Dublin, October, 17th, 1950.

The banning of the book was picked up by a Melbourne paper, The Argus, which wrote on 21st November

"The Eire Government has banned the sale of Nevil Shute's novel about Australia, "A Town Like Alice." The London publishers say that they cannot understand the reason for the ban and have lodged an appeal against it." One can only assume that it was Jean & Joe's Green Island "encounter" that offended the Censorship Board. At the time the ban made it illegal to buy, sell or distribute the book in the Republic of Ireland. Presumably the ban was subsequently lifted and it is now perfectly legal to buy A Town Like Alice in that country!


From Laura Schneider

  1. To the US Library:-Patrice from California sent the following note along with a new copy of Ruined City: -- "Just a tangible Thank You from our Book Club for all the books the Foundation has loaned us over the years ?"

  2. On Saturday 24 March the New Jersey Nevil Shute Book Society is celebrating its 20th anniversary. Everyone is welcome.
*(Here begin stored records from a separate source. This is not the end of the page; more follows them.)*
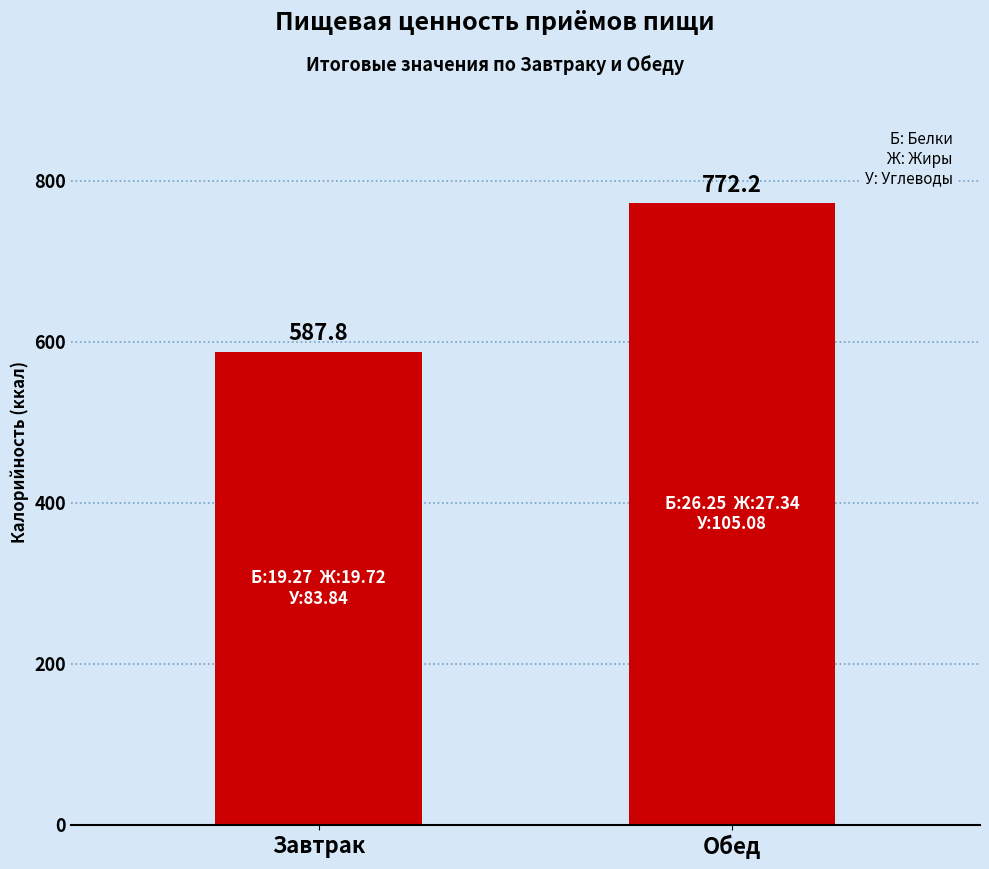

What is the difference between the values at Обед and Завтрак?

184.4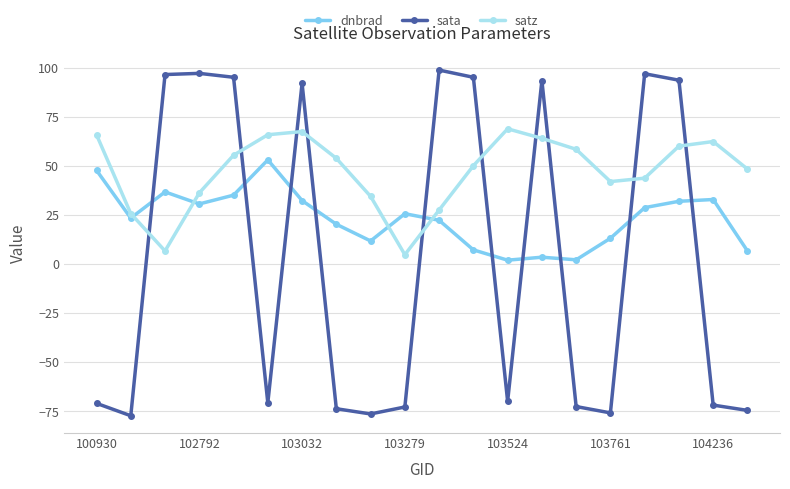

At how many categories does at least one series exceed 40?

17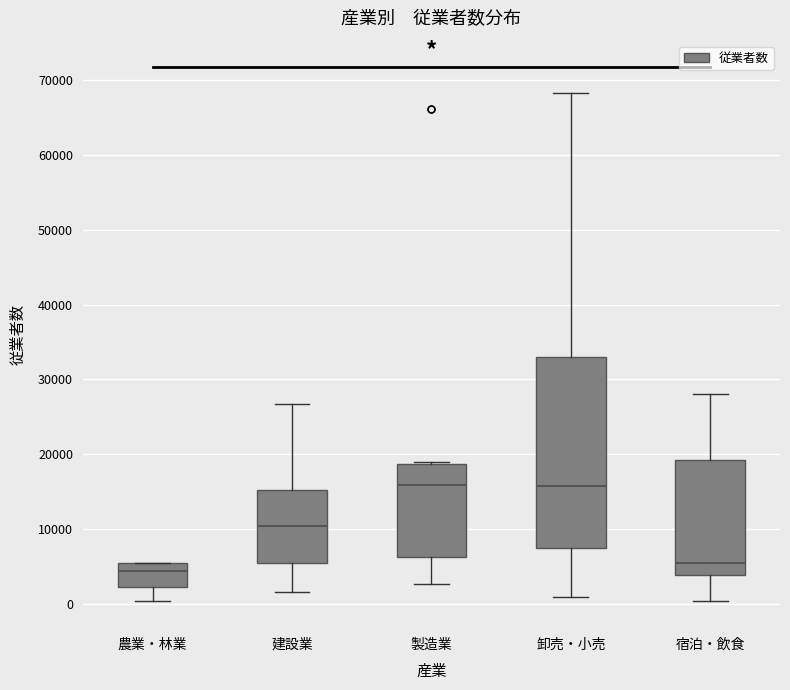

Reading left to right, read every box against the y-axis: the position of its median line, the range the box covers, and the ends of its whiskers. The values are not printed on the chart, so give them approximately, as read against the axis.

農業・林業: median 4000, box 2000 to 5000, whiskers 0 to 5000
建設業: median 10000, box 5000 to 15000, whiskers 2000 to 27000
製造業: median 16000, box 6000 to 19000, whiskers 3000 to 19000 (just above the box's upper edge)
卸売・小売: median 16000, box 7000 to 33000, whiskers 1000 to 68000
宿泊・飲食: median 5000, box 4000 to 19000, whiskers 0 to 28000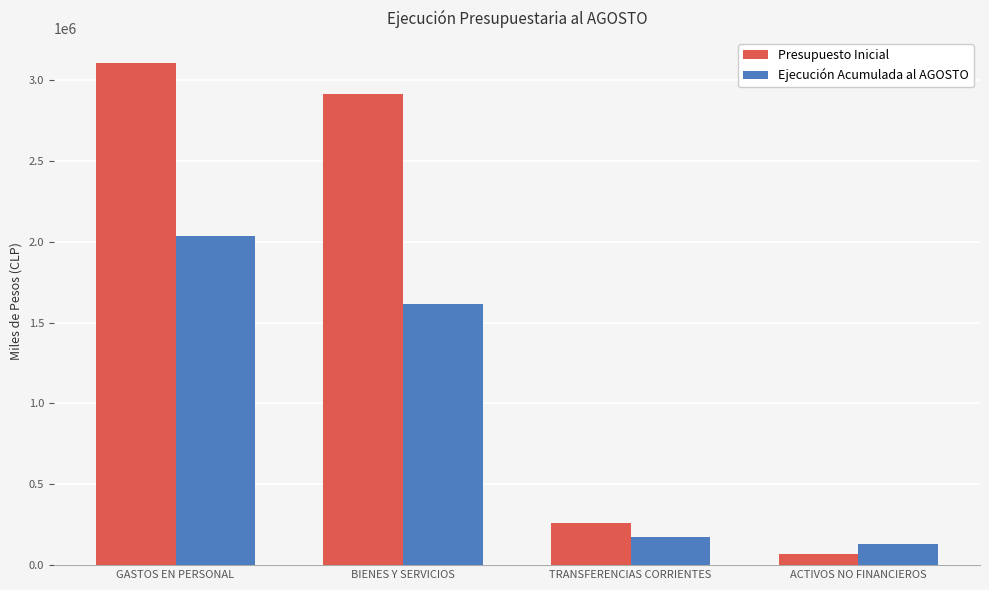

What is the label of the 3rd bar from the left?

TRANSFERENCIAS CORRIENTES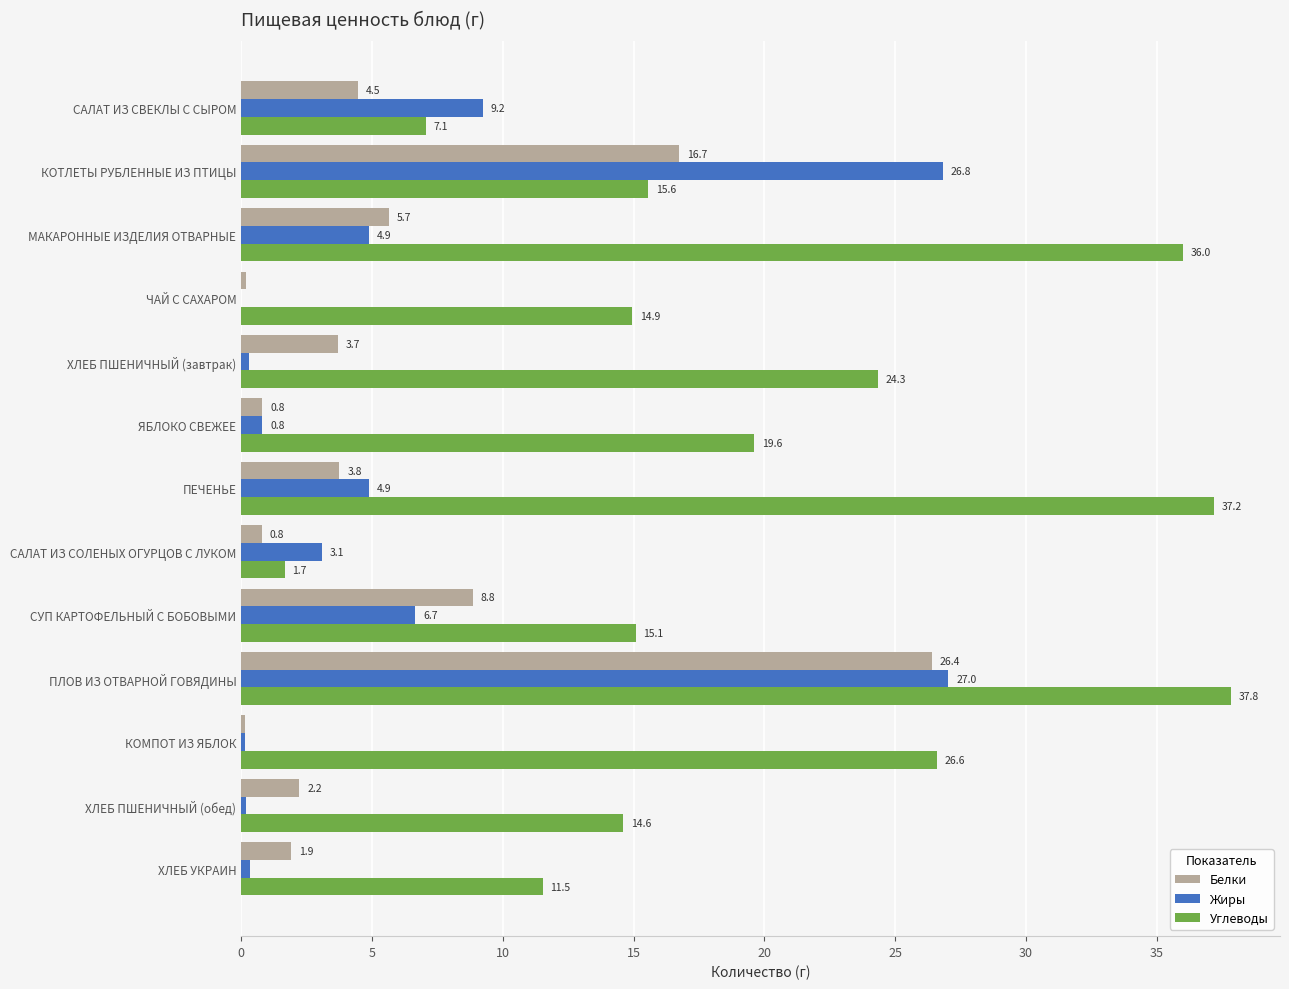

What is the greatest value displayed?

37.8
Over the years, the group has expanded to include members in Eastern Pennyslvania and New York City, with satellite members in Washington, DC and Boston. Two original Book Society members and their spouses, who joined shortly thereafter, are in our group. We also boast several members who are regular participants at the Nevil Shute Biennial International Conferences, as well as a few conference Presenters/Speakers. For details, please contact Lauraschneider1@aol.com


From Alison Jenner

Would you like to join a new South Wales book group, meeting quarterly, reading and discussing the works of Nevil Shute ?

Books include A Town Like Alice (BBC Top 100), Round the Bend, On the Beach, Trustee from the Toolroom

If so, email me alisonjenner@yahoo.com

First meeting suggested for Saturday 20th April, 2012 at a Swansea/M4 corridor location (to be confirmed; depends upon where the most readers come from)

Suggested topic:-In The Wet in print and available from local/online bookshops and libraries

As it's Diamond Jubilee year: 60th anniversary of writing - 2012, 60th anniversary of publication - 2013

""Warning: contains themes still controversial !"

From THE EDITOR

2012 Here in Holland started warm, than it got really cold (by Dutch standards). I even went ice-skating for the first time in about 30 years, on a big, totally frozen lake. Great fun. As I write this, it is half past 8 in the evening and it is still 9°C (49°F) outside.